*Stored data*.
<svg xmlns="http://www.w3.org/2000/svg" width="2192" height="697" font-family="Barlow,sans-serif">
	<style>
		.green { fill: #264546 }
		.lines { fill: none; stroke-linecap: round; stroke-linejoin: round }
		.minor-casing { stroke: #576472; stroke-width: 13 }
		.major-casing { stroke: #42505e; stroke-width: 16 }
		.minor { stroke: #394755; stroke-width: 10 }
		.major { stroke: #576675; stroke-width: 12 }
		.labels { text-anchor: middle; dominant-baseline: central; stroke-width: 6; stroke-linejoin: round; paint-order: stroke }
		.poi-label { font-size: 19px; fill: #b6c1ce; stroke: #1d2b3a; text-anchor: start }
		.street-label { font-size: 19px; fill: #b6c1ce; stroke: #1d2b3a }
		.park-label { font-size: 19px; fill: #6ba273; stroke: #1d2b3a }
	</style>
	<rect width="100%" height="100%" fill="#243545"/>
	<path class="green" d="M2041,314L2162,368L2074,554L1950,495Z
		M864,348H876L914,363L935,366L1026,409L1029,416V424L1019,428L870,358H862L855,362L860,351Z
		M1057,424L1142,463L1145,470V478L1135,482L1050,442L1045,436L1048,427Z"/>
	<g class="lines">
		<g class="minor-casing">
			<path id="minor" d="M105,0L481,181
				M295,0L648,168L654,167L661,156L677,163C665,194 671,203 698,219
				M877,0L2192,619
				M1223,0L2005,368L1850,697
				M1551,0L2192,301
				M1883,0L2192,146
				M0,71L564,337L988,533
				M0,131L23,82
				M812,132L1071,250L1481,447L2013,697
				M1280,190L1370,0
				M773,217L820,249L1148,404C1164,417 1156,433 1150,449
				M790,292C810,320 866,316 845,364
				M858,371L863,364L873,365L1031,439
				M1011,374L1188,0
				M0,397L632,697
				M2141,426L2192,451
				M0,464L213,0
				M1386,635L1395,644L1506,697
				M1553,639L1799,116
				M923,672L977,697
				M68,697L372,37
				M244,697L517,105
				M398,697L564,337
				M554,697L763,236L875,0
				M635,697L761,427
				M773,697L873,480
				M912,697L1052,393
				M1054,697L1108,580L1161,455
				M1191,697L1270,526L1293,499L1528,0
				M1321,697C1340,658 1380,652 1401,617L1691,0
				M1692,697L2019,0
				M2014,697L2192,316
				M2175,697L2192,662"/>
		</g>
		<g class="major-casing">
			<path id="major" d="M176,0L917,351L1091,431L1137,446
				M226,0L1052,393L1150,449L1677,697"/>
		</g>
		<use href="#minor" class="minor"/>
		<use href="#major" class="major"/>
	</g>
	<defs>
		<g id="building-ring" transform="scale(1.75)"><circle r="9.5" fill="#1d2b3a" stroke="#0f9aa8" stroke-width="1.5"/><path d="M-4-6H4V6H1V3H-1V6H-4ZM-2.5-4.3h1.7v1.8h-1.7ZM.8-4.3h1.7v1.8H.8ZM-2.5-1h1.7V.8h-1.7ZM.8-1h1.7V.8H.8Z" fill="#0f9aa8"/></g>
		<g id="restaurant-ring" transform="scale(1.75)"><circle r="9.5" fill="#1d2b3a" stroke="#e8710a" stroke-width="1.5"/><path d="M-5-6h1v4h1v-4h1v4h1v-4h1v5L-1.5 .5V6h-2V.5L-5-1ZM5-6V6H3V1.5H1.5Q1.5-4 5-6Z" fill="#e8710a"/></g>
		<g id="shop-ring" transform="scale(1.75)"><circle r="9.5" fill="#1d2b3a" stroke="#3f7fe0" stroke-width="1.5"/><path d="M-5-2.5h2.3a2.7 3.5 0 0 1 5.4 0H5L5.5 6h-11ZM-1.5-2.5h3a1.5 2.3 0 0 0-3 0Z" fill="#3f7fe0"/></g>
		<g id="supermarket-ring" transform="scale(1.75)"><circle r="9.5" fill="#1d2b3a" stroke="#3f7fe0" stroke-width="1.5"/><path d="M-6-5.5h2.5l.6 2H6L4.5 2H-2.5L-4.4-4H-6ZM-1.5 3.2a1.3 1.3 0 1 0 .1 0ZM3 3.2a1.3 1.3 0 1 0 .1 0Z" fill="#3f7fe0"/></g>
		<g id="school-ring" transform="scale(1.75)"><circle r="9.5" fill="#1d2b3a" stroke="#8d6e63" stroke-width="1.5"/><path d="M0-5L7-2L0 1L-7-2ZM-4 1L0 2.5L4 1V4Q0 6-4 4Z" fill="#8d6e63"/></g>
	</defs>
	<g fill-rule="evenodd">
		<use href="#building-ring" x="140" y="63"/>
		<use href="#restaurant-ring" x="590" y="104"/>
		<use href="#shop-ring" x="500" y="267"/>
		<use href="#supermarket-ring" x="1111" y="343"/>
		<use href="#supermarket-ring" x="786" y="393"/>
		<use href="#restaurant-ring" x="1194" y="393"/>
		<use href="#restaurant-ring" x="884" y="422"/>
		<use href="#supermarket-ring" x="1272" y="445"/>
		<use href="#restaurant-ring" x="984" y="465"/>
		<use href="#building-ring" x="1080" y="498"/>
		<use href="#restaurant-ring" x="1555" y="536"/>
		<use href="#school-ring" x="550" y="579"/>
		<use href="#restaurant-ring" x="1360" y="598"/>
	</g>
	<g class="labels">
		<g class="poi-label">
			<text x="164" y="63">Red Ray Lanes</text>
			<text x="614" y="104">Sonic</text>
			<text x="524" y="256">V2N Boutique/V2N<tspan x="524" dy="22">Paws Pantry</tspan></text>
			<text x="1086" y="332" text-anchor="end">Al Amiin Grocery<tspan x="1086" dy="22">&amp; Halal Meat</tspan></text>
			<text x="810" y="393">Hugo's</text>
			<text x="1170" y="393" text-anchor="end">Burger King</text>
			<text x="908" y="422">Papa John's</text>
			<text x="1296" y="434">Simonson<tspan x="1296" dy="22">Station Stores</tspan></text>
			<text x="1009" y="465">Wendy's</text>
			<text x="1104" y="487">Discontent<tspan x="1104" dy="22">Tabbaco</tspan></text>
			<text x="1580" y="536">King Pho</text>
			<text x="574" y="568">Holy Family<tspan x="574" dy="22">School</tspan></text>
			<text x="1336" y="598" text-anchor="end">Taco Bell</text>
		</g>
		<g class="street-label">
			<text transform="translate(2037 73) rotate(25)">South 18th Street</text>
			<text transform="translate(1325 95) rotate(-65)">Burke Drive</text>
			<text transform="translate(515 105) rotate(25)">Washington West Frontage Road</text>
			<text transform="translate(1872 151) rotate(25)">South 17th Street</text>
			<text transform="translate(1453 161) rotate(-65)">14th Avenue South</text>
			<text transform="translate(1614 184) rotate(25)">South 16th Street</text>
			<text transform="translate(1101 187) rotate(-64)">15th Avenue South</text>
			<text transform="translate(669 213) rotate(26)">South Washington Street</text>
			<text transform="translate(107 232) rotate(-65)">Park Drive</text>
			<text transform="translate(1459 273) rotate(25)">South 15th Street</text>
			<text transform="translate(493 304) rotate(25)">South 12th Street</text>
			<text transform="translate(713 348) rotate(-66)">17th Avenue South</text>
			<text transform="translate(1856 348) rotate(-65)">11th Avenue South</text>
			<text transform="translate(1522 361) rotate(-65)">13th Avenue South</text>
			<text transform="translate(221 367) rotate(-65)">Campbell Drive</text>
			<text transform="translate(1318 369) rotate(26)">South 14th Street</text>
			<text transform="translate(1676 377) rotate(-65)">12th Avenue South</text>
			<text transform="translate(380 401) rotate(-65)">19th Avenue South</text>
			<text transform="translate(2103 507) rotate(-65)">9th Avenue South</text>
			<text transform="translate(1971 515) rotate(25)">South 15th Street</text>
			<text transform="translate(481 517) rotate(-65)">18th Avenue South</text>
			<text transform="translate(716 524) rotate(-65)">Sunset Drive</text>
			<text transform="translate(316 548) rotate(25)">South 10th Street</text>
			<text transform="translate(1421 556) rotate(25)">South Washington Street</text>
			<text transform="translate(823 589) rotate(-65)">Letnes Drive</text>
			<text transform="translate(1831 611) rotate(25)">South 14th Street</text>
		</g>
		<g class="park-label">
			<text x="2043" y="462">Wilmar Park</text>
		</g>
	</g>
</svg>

*TASK INSTRUCTIONS*.
Copy every line of the entries in which "Drive" can be found.

*YOUR RESPONSE*.
			<text transform="translate(1325 95) rotate(-65)">Burke Drive</text>
			<text transform="translate(107 232) rotate(-65)">Park Drive</text>
			<text transform="translate(221 367) rotate(-65)">Campbell Drive</text>
			<text transform="translate(716 524) rotate(-65)">Sunset Drive</text>
			<text transform="translate(823 589) rotate(-65)">Letnes Drive</text>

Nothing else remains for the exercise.